[TASK BRIEF] Where the string "Google" shows up in a line of the records, copy that line.

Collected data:
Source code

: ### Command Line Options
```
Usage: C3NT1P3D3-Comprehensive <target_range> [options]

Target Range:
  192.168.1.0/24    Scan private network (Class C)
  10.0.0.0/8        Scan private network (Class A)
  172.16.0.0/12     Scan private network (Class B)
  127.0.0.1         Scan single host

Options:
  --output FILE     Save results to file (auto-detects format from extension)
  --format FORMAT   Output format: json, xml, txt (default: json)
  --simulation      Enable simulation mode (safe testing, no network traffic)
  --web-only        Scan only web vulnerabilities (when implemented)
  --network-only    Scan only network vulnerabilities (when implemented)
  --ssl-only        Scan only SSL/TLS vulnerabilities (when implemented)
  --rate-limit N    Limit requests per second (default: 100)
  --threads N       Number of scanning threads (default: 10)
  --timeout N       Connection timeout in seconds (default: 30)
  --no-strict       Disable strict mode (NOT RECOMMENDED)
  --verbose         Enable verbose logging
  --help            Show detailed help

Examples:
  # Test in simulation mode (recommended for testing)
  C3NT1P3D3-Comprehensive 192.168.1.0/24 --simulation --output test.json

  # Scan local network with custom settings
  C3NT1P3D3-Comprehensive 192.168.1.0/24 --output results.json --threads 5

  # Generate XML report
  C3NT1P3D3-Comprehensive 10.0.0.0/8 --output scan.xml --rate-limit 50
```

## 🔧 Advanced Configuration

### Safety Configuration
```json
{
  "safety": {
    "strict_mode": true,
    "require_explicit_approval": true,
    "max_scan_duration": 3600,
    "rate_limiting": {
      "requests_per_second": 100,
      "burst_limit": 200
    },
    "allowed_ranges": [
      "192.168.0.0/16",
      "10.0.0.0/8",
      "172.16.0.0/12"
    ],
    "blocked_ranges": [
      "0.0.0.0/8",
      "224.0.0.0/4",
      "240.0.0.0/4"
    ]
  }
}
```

--

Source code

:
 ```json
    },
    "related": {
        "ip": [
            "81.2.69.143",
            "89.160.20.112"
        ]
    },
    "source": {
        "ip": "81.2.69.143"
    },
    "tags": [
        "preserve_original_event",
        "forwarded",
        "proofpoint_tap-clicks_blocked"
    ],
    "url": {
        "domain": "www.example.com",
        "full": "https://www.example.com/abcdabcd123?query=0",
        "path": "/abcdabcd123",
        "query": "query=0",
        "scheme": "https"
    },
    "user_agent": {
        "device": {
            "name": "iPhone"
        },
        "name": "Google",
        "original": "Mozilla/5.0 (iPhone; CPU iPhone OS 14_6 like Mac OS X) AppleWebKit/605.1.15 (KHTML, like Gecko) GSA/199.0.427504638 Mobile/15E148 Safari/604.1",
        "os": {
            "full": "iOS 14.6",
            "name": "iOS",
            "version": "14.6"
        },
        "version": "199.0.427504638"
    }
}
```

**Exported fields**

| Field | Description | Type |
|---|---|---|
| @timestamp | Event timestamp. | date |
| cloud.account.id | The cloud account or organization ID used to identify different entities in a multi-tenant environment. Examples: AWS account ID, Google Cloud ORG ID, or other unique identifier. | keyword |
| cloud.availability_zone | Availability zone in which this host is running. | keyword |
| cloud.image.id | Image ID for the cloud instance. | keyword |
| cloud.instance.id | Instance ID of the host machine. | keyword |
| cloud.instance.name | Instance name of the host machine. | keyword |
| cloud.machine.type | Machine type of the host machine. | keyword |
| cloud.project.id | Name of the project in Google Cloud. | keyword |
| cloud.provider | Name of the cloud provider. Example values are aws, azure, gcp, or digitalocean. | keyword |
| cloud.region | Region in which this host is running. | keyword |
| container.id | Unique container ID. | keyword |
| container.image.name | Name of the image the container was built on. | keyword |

==

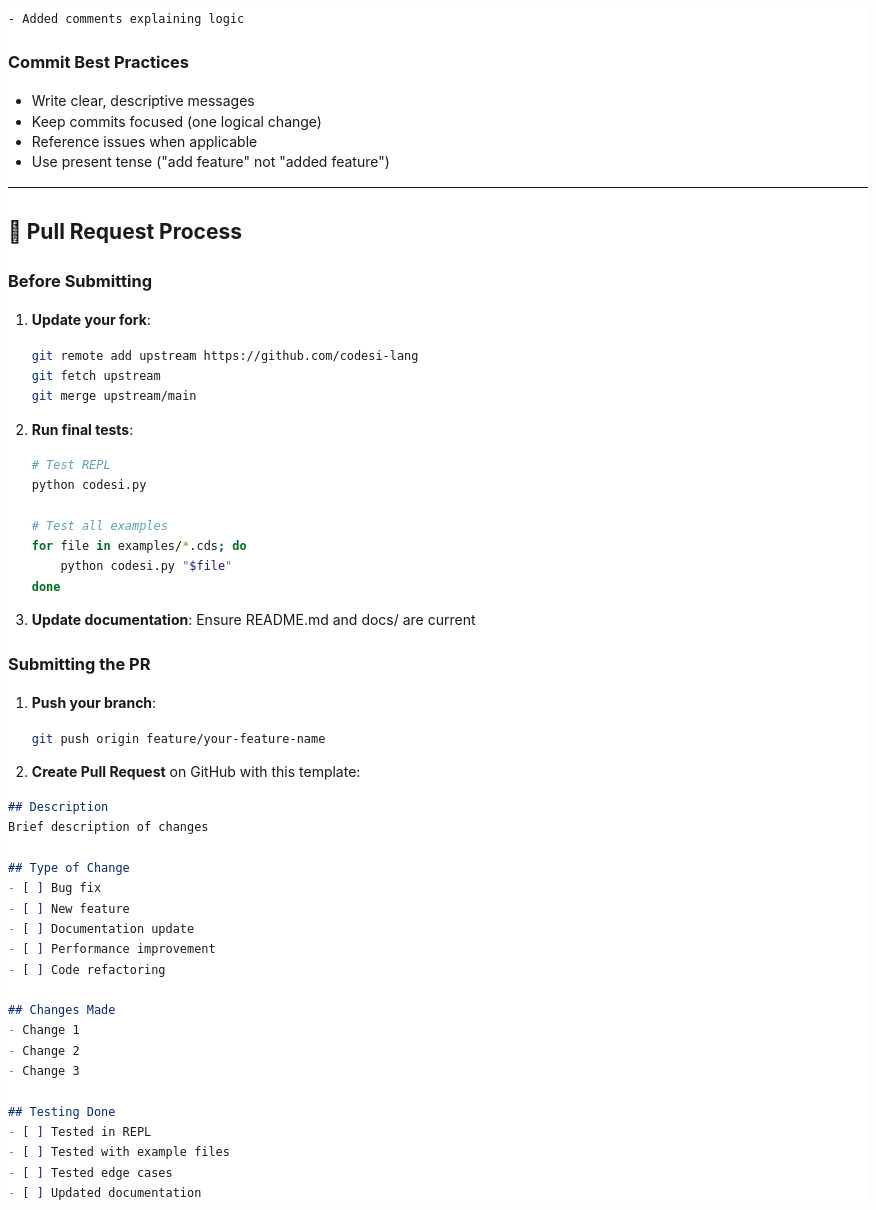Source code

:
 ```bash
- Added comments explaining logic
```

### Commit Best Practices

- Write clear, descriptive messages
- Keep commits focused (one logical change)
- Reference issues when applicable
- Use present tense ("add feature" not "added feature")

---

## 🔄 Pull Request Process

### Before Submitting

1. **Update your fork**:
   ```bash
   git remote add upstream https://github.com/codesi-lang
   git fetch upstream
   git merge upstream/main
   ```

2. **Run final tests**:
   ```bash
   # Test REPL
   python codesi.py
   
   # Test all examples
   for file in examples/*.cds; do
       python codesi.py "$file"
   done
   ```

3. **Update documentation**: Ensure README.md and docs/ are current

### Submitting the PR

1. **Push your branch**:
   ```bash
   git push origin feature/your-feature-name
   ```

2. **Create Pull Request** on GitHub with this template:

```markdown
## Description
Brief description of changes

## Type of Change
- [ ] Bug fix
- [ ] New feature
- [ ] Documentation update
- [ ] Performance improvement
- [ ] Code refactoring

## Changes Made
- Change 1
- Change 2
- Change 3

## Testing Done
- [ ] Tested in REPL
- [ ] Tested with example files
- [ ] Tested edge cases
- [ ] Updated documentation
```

[ANSWER FOR THE TASK]
        "name": "Google",
| cloud.account.id | The cloud account or organization ID used to identify different entities in a multi-tenant environment. Examples: AWS account ID, Google Cloud ORG ID, or other unique identifier. | keyword |
| cloud.project.id | Name of the project in Google Cloud. | keyword |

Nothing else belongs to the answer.